Cause for legislative shame


If Arkansas ever is to advance, we know gaining more college degree holders has to be part of the plan. Before we can get there, gaining high school diplomas and GEDs is essential.

On these points, Arkansas is in danger of going backward.

Act 1063, enacted into law during this year’s legislative session, authorizes the state Board of Career Education to approve fees for administering the GED. Up until now, Arkansas has been one of two states that offer the test for free.

The GED test allows people who, for whatever reason, don’t have a high school diploma, to demonstrate their command of high school work and earn a certificate that is the equivalent of a diploma. Sometimes these people are high school-aged students who weren’t successful in regular schools. Sometimes they are young people in detention or treatment centers. Sometimes they are adults who left high school to work and never made their way back. There are as many stories as there are GED test-takers.

Until now the state has demonstrated its belief that helping these people get ahead is a good investment by footing the bill for the current $20 per test fee.

However, the company that provides the test, GED Testing Services, is getting ready to offer a new version of the test in January to reflect the Common Core standards schools are adopting, according to an Arkansas News Bureau report on May 26.

The test now will be administered by computer only, and the testing service will charge the state $30 for each of the test’s four parts — that’s $120. That cost, or some of it, likely will be passed on to students, according to the report.

Educators are urging students who are planning to take the test or who have started the process and have passed some parts of it to get their testing finished now.

That’s good advice given that the test is about to change materially and it’s about to get expensive.

Between 8,000 and 10,000 people take the test each year and between 6,000 and 8,000 of them pass it, according to the ANB report.

Lawmakers managed to get an amendment added to a budget bill to appropriate $1.87 million to pay for the tests, but it was not funded.

That decision is “a typical example of not investing in things that make a difference,” said one Arkansas superintendent, who also noted that adult education has seen no funding increase since the early 1990s.

The $120 may not seem like a lot of money, but it will be the difference between taking the test and not taking it for some people with low skill levels and low-wage jobs who are trying to get ahead.

Bill Walker, the director of the Career Education Department, told the Arkansas News Bureau that charging people for the test will have “a chilling effect.”
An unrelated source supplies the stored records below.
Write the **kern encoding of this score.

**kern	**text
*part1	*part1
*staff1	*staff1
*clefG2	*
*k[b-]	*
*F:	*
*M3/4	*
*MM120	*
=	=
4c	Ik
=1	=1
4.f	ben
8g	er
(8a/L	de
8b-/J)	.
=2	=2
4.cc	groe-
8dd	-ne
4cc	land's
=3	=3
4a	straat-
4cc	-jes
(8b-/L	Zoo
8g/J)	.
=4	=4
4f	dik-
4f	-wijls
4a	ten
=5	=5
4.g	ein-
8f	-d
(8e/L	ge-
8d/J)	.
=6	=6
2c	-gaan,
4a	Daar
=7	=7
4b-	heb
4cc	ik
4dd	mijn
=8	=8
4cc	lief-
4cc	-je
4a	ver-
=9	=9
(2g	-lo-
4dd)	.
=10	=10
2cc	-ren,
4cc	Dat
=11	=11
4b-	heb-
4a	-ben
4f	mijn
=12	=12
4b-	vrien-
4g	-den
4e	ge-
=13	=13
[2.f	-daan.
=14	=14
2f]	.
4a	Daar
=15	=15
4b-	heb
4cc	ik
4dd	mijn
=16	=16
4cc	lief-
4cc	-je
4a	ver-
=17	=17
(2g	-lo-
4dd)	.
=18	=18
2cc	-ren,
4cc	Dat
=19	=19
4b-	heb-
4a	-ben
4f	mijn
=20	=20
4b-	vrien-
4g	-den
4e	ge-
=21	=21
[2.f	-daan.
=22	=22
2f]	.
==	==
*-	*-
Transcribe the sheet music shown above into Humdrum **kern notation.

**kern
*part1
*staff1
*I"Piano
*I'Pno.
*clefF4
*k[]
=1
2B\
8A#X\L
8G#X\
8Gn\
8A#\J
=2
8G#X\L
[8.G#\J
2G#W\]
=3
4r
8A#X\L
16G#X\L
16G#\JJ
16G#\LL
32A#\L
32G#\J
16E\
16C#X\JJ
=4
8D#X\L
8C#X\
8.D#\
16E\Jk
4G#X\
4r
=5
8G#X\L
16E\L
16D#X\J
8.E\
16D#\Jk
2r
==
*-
It looks like that could be an understatement in Pine Bluff.

In 2012, there were 188 people who took the GED test at the Adult Education department at the University of Arkansas at Pine Bluff. Of those, 124 passed. Out of the 188, 107 self-reported that they had no income whatsoever. Out of that same 188, 74 were in a detention center, presumably working toward getting out and improving their lots in life. Of those who had an income, 42 said they made less than $7,500 a year.

So almost all of the people who took the test here were without means. What is the likelihood that those folks will be able to come up with $120 to take the GED? Slim to none comes to mind.

The upside to society when someone gets a GED, however, is significant.

The U.S. Department of Labor states that GED graduates make $7,658 more per year than non-high school graduates. If that’s true for this year’s grads, those 124 who got their GEDs will add close to a million dollars to the tax base. We could also add in what these GED graduates might drain away from society had they not gotten those degrees.

One proposal would be for the Department of Career Education to pick up the costs for the tests for adults older than 18 and the Department of Education to pick up the tab for 17- and 18-year-olds.

Walker does not know what recommendation he will make to the career education board. Some alternatives to passing the the cost on to students are seeking private donations for scholarships, identifying a different test and asking for a new appropriation in the 2014 legislative fiscal session.

Sen. Eddie Cheatham, D-Crossett, told the Arkansas News Bureau he wished the Legislature had funded the tests, but the issue “didn’t generate enough interest.”

Janice Hanlon, GED administrator for the state, said the Legislature appropriated the money for her office but the appropriation was not funded during the revenue stabilization process. She said it was like getting a check but not having any money in the bank to cover it.

That’s just shocking.

How can it be that a poor state desperately seeking to improve its reputation, its national standing in education and its standard of living could not assemble a Legislature that cared enough to ensure that this previously simple and cost-effective way to improve a person’s economic situation remained available?

They just weren’t interested? That is a cause for shame.